▶ WHAT NEEDS TO BE DONE
Reprint all of the data below exactly as shown and skip every image.

Page images and extracted text

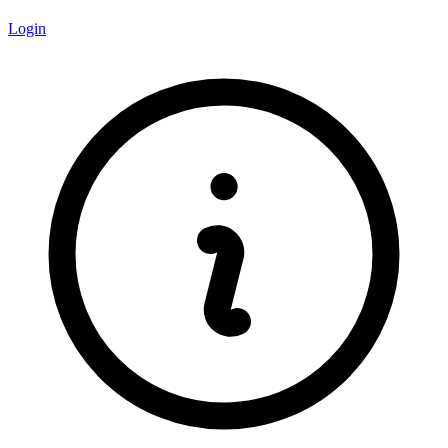
Login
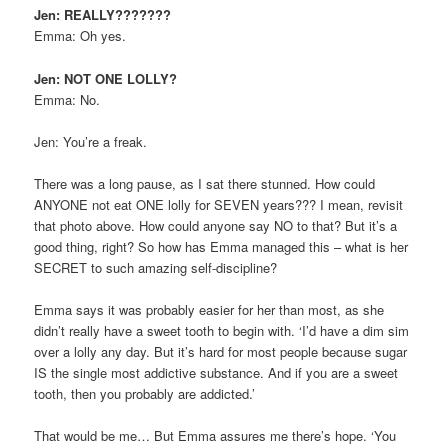
Jen: REALLY???????
Emma: Oh yes.
Jen: NOT ONE LOLLY?
Emma: No.
Jen: You’re a freak.
There was a long pause, as I sat there stunned. How could
ANYONE not eat ONE lolly for SEVEN years??? I mean, revisit
that photo above. How could anyone say NO to that? But it’s a
good thing, right? So how has Emma managed this – what is her
SECRET to such amazing self-discipline?
Emma says it was probably easier for her than most, as she
didn’t really have a sweet tooth to begin with. ‘I’d have a dim sim
over a lolly any day. But it’s hard for most people because sugar
IS the single most addictive substance. And if you are a sweet
tooth, then you probably are addicted.’
That would be me… But Emma assures me there’s hope. ‘You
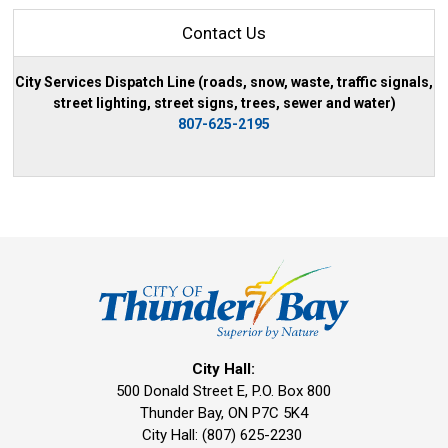
Contact Us
City Services Dispatch Line (roads, snow, waste, traffic signals,
street lighting, street signs, trees, sewer and water)
807-625-2195
City Hall:
500 Donald Street E, P.O. Box 800 
Thunder Bay, ON P7C 5K4
City Hall: (807) 625-2230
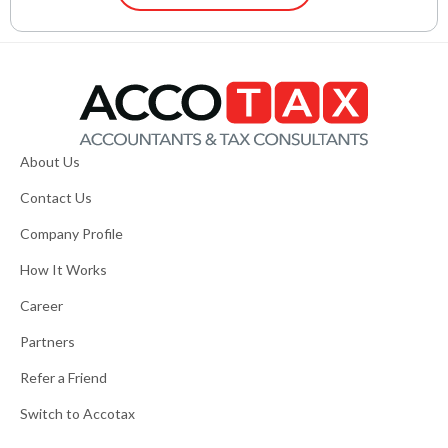
About Us
Contact Us
Company Profile
How It Works
Career
Partners
Refer a Friend
Switch to Accotax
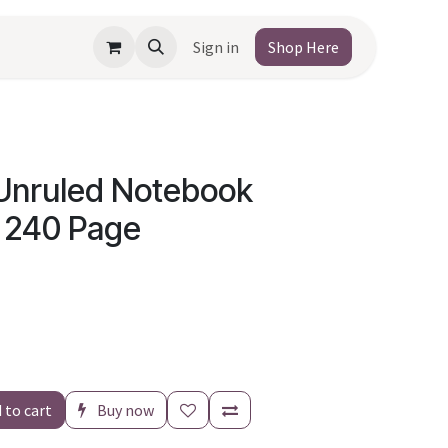
Sign in
Shop Here
Unruled Notebook
 240 Page
 to cart
Buy now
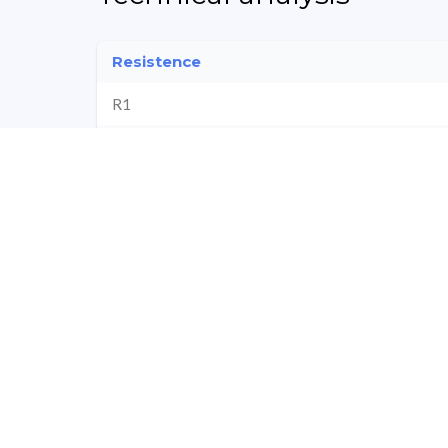
Resistence
R1
R2
Pi
R3
Company Financials
Revenue
Profit
Sorry we couldn't find any result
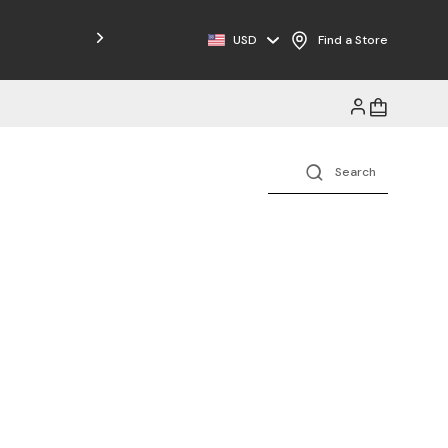
Free Shipping on Orders $125+
USD
Find a Store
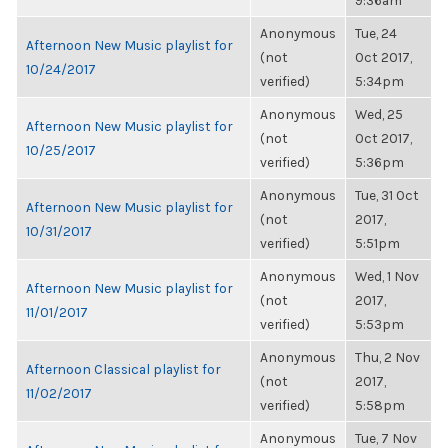
9:36am
Anonymous
Tue, 24
Afternoon New Music playlist for
(not
Oct 2017,
10/24/2017
verified)
5:34pm
Anonymous
Wed, 25
Afternoon New Music playlist for
(not
Oct 2017,
10/25/2017
verified)
5:36pm
Anonymous
Tue, 31 Oct
Afternoon New Music playlist for
(not
2017,
10/31/2017
verified)
5:51pm
Anonymous
Wed, 1 Nov
Afternoon New Music playlist for
(not
2017,
11/01/2017
verified)
5:53pm
Anonymous
Thu, 2 Nov
Afternoon Classical playlist for
(not
2017,
11/02/2017
verified)
5:58pm
Anonymous
Tue, 7 Nov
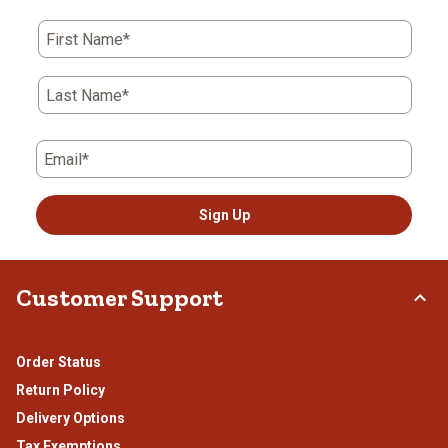
First Name*
Last Name*
Email*
Sign Up
Customer Support
Order Status
Return Policy
Delivery Options
Tax Exemptions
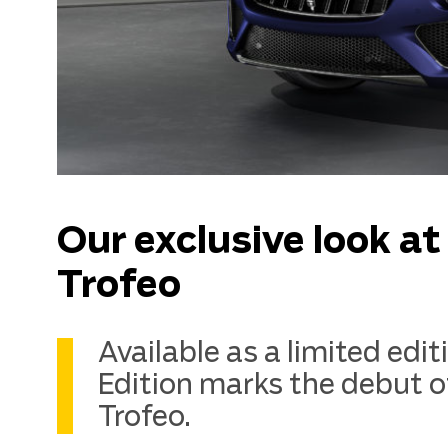
Our exclusive look a
Trofeo
Available as a limited edi
Edition marks the debut o
Trofeo.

▶ FINISHED EXERCISE
Login
Jen: REALLY???????
Emma: Oh yes.
Jen: NOT ONE LOLLY?
Emma: No.
Jen: You’re a freak.
There was a long pause, as I sat there stunned. How could
ANYONE not eat ONE lolly for SEVEN years??? I mean, revisit
that photo above. How could anyone say NO to that? But it’s a
good thing, right? So how has Emma managed this – what is her
SECRET to such amazing self-discipline?
Emma says it was probably easier for her than most, as she
didn’t really have a sweet tooth to begin with. ‘I’d have a dim sim
over a lolly any day. But it’s hard for most people because sugar
IS the single most addictive substance. And if you are a sweet
tooth, then you probably are addicted.’
That would be me… But Emma assures me there’s hope. ‘You
Contact Us
City Services Dispatch Line (roads, snow, waste, traffic signals,
street lighting, street signs, trees, sewer and water)
807-625-2195
City Hall:
500 Donald Street E, P.O. Box 800 
Thunder Bay, ON P7C 5K4
City Hall: (807) 625-2230
About Us
Contact Us
Company Profile
How It Works
Career
Partners
Refer a Friend
Switch to Accotax
Sign in
Shop Here
Unruled Notebook
 240 Page
 to cart
Buy now
Resistence
R1
R2
Pi
R3
Company Financials
Revenue
Profit
Sorry we couldn't find any result
Free Shipping on Orders $125+
USD
Find a Store
9:36am
Anonymous
Tue, 24
Afternoon New Music playlist for
(not
Oct 2017,
10/24/2017
verified)
5:34pm
Anonymous
Wed, 25
Afternoon New Music playlist for
(not
Oct 2017,
10/25/2017
verified)
5:36pm
Anonymous
Tue, 31 Oct
Afternoon New Music playlist for
(not
2017,
10/31/2017
verified)
5:51pm
Anonymous
Wed, 1 Nov
Afternoon New Music playlist for
(not
2017,
11/01/2017
verified)
5:53pm
Anonymous
Thu, 2 Nov
Afternoon Classical playlist for
(not
2017,
11/02/2017
verified)
5:58pm
Anonymous
Tue, 7 Nov
First Name*
Last Name*
Email*
Sign Up
Customer Support
Order Status
Return Policy
Delivery Options
Tax Exemptions
Our exclusive look a
Trofeo
Available as a limited edi
Edition marks the debut o
Trofeo.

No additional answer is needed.